# Source extract
* start *
Sunday, June 12, 2011

By Request - the Vulcan Toe Grip Story

I've had a request to pull out the Vulcan Toe Grip story - so here you go!

Several years ago my Grandfather and step-Grandmother were up for a visit. We were all eating dinner in the living room on TV trays at my Mother's house. Grandma Vickie asked if she could feed Ginger from her plate. I politely told her how much I appreciated her kindness, but that Ginger wasn't allowed to have people-food (oh how things change). She insisted, and I re-iterated that NO, Ginger could not have her food, exclaiming "You eat it Grandma Vickie!!". She bobbed her head, and I thought the matter was settled.

I turned around to talk to my brother, and when I looked back Grandma Vickie had put her almost FULL plate ON THE FLOOR underneath her TV tray and was holding it with her gnarled up crusty old toes!! Ginger was face first in this plate of delicacies, certain that she had died and gone to heaven. She was making some serious headway through this pile of ham, mashed potatoes, and lima beans. So, it was Laura to the rescue! I got down on the floor and proceeded to pull the snorting dog out of the plate, and then I got the bright idea that I would try to take the plate and put it back on Grandma Vickie's tray. Hah.

So, there I was, on the floor, under her TV Tray, face to face with the bottom half of her old surly gnarly self in a mu-mu. She had that plate in a Vulcan Toe Grip, and no way was she letting it go.

I'm telling you, this woman must have done toe dumbbell lifts. I never thought I'd find myself playing tug-of-war with an 82 year old woman, but nevertheless there I was on my hands and knees on the floor trying to remove this plate from her World Heavyweight Champion toes. To top it off, Ginger had performed an end run around the quarterback and was again snarfing just as fast as her little mouth could go. Lima beans were rolling across the floor, and Grandma Vickie was screeching at me and trying to thwack me on the head for taking her plate. Screeching, snarfing, and thwacking. The harder I tried to pull the plate away the stronger her Vulcan Toe Grip became. What a scene.
* end *
# What you have to do
List every food that the Vulcan Toe Grip story names as being on Grandma Vickie's plate.

# Data extract
* start *
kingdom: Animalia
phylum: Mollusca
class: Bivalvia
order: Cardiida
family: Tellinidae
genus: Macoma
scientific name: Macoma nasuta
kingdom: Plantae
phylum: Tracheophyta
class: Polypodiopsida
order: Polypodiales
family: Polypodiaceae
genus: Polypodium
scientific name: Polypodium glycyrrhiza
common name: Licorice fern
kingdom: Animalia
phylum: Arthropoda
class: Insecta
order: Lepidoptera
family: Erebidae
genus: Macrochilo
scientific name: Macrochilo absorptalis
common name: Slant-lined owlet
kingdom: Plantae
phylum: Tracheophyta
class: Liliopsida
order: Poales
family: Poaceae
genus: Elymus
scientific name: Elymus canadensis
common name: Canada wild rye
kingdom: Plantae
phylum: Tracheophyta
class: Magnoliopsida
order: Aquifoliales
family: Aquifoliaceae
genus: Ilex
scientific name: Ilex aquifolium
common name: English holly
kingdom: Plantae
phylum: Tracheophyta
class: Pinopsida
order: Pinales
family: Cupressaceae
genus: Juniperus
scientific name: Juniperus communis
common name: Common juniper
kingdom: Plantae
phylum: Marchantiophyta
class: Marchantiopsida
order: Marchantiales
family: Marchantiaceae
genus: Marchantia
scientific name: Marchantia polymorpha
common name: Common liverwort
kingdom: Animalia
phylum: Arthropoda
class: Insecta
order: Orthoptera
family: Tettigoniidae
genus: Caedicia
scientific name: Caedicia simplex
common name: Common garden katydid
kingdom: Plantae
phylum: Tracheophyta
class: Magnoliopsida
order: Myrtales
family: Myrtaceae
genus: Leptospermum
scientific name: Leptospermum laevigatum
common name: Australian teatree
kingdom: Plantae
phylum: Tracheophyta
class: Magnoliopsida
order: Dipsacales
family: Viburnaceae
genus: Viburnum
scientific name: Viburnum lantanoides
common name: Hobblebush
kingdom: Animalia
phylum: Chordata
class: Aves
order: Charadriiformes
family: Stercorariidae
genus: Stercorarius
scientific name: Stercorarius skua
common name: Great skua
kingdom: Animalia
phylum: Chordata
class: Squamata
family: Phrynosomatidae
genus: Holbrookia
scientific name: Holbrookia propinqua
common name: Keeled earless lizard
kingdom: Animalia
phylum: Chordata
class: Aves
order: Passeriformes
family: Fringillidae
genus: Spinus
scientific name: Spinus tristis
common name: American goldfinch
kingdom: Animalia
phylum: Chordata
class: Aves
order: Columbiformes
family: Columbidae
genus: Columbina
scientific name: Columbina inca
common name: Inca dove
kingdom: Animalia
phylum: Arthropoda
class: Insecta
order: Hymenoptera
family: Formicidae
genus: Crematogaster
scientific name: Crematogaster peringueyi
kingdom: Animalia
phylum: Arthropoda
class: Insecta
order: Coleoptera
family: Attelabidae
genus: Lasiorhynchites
* end *
# Written solution
Ham, mashed potatoes, and lima beans.